You are viewing a plain text version of this content. The canonical link for it is here.
Posted to issues@arrow.apache.org by "Neal Richardson (Jira)" <ji...@apache.org> on 2022/09/16 17:19:00 UTC

[jira] [Created] (ARROW-17759) [R] Implement dplyr::slice_sample()

Neal Richardson created ARROW-17759:
---------------------------------------

             Summary: [R] Implement dplyr::slice_sample()
                 Key: ARROW-17759
                 URL: https://issues.apache.org/jira/browse/ARROW-17759
             Project: Apache Arrow
          Issue Type: Sub-task
          Components: R
            Reporter: Neal Richardson
             Fix For: 10.0.0


{code}
slice_sample(.data, ..., n, prop, weight_by = NULL, replace = FALSE)

■ Collected material
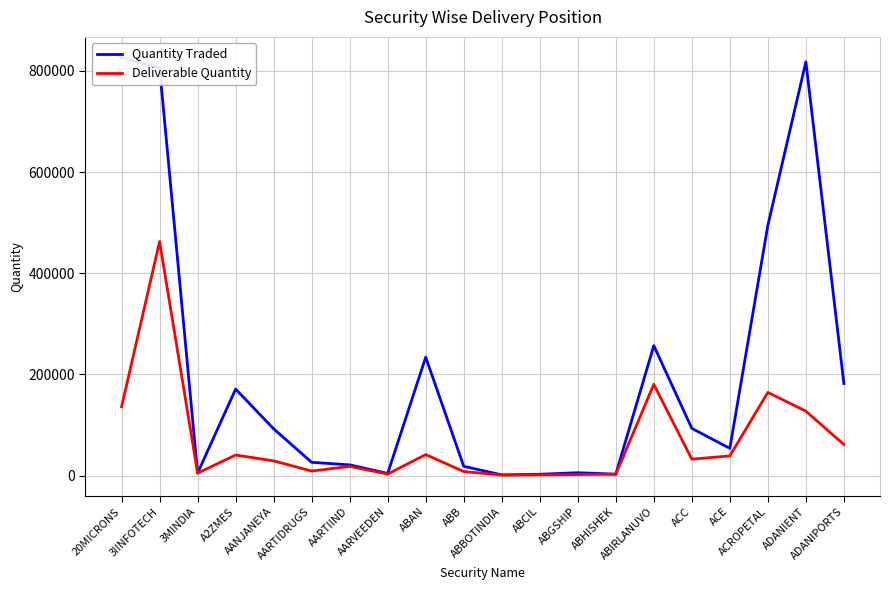

Is it true that Quantity Traded equals 1227 at ABCIL?

False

■ Exercise instructions
a: Repeat the portion of the slice_sample() issue starting with "Posted to issues@arrow.apache.org" and going on through "Summary: [R] Implement dplyr::slice_sample()".
b: Pick up the Jira issue on implementing dplyr::slice_sample() at the point where it stops, and continue it.

■ Activity answers
a:
Posted to issues@arrow.apache.org by "Neal Richardson (Jira)" <ji...@apache.org> on 2022/09/16 17:19:00 UTC

[jira] [Created] (ARROW-17759) [R] Implement dplyr::slice_sample()

Neal Richardson created ARROW-17759:
---------------------------------------

             Summary: [R] Implement dplyr::slice_sample()

b:
{code}

If {{n}} is provided, compute {{nrow(.data)}}, and if that is not NA, convert to a {prop}. (Might want to do prop + .01 or something and then do head(n) after, i.e. sample more than you need and then take {{n}}, just so you don't by randomness get fewer than n.)

With prop, turn this into {{filter(arrow_random() < prop)}}. See ARROW-17572. 

Defer weight_by to a followup. It should be doable but might be expensive (need to scan everything to compute sum and ensure that all values are positive).

Defer replace = TRUE. 

Also probably can only do if .data is ungrouped, I think the dplyr methods do sampling within groups. 



--
This message was sent by Atlassian Jira
(v8.20.10#820010)